Dynamic light scattering (DLS, Malvern zetasizer Nano ZS) was used to measure the size, size distribution, and ζ-potential of anionic micelles at 25 °C with an angle of 90°. A transmission electron microscope (TEM, Hitachi model H-600-4) was used to observe the morphology of polyurethane micelles. The micelles were negatively stained by 1% phosphotungstic acid and dropped onto the copper grid, and then observed at 75 kV.

Stability and Redox Stimuli-Responsiveness of Polyurethane Micelles

To study the stability of the anionic micelles, the micelles were incubated at 37 °C in a shaker under PBS (pH 7.4) with or without 10 mM GSH for 24 h. The change of size was determined at the scheduled time by DLS.

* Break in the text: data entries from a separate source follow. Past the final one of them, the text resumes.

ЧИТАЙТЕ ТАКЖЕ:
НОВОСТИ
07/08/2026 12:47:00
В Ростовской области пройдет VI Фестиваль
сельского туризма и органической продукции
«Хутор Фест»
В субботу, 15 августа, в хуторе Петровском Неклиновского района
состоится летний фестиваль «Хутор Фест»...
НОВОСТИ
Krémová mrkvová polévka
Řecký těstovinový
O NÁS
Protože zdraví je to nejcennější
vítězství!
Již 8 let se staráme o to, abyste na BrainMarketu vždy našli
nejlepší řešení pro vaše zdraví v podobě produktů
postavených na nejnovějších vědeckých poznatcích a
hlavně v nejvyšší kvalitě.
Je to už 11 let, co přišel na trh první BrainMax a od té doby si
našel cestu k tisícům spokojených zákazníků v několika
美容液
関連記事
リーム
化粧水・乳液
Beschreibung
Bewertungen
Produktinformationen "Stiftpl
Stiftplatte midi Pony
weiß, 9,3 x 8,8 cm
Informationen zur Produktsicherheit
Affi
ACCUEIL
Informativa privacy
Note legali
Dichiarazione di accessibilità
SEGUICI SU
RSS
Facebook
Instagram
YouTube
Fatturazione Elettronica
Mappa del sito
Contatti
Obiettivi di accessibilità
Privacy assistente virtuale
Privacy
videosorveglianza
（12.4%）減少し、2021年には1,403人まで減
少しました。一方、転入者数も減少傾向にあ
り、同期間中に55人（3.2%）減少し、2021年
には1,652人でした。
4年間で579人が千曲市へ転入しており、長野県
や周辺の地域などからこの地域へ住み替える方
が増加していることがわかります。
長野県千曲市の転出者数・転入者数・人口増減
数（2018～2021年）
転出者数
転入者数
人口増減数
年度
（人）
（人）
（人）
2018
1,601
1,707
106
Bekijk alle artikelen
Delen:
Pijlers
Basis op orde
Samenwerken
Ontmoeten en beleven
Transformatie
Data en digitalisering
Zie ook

Drug Loading and Release in Vitro

Paclitaxel (PTX) was first dissolved in acetone, and the acetone was evaporated by nitrogen in a glass vial to form a transparent film. The micelles were added into the vial under ultrasonication for 2 h at room temperature. The unloaded PTX drug was filtered by a syringe filter with a pore size of 0.45 μm. The concentration of PTX was calculated by a high-performance liquid chromatography (HPLC) system equipped with a reverse-phase C18 column (Agilent 1260 series). The eluent was a mixture of acetonitrile and water (60:40 v/v) with 1 mL/min flow rate. The UV detector was set at 227 nm and the temperature was set at 30 °C.The PTX release profile was investigated using the dialysis method as previously described.[36] Briefly, the PTX-loaded micelle solution (15 mL) was added to the dialysis bag. The bag was immersed into 100 mL of PBS (0.01 M) solution containing 1 M sodium salicylate. The experiment was performed in an incubator shaker, which was maintained at 37 °C and 100 rpm. At desired time intervals, 1 mL solution of the media was taken out, and an equal amount of fresh buffer solution was replenished. The concentration of PTX in the release media was measured by HPLC.

Cell Culture

The murine fibrosarcoma cell line (L929), human cervical carcinoma cell line (HeLa), and murine macrophage cell line (Raw264.7), which were purchased from West China Medical Center of Sichuan University (Sichuan, China), were cultivated in RPMI 1640 media containing 10% fetal bovine serum (FBS) and 1% penicillin/streptomycin. The cells were cultivated in a humidified atmosphere of 5% CO2 at 37 °C.

Cellular Uptake in Vitro

Confocal laser scanning microscopy (CLSM) and flow cytometry microscopy were used to observe the internalization behavior and intracellular distribution of the anionic micelles. In brief, Raw264.7 and HeLa cells were plated in a six-well plate with a density of 1 × 105 cells/well and cultivated in 1640 media containing 10% FBS and 1% penicillin. FITC-labeled anionic micelles were prepared by physical entrapment of the fluorescent probe FITC. Next, the FITC-labeled micelles with cultured cells were transferred into wells and incubated for 1 and 3 h (HeLa cells only incubated for 3 h). Then, each well was washed three times using 0.1 M PBS. For the CLSM test, the cells were fixed with 4% paraformaldehyde for 30 min and stained with DAPI for 10 min. For flow cytometry, the cells were collected by trypsin treatment and centrifugation. After removing the supernatant, 0.1 M PBS (0.5 mL) was used to resuspend the cells. Finally, the cells were analyzed by Cytomics FC 500 (Beckman Coulter).

Cytotoxicity Assay

The cytotoxicity of anionic micelles was evaluated using L929 and HeLa cells with proliferation in vitro. The cells were cultured in a 96-well plate with a density of 5000 cells/well. PTX-loaded or drug-free anionic micelles with different concentrations were transferred into the wells with cultured cells and incubated for 24 and 72 h. The cell viability was evaluated using a CCK-8 assay kit.

Statistics

The Statistical Package for the Social Sciences (version 17.0) software was used for statistical analyses. The reported data are expressed as means ± standard deviations (SD). Student’s t-test or one-way analysis of variance at a 95% confidence level (P < 0.05) was conducted to assess the statistical significance within the data.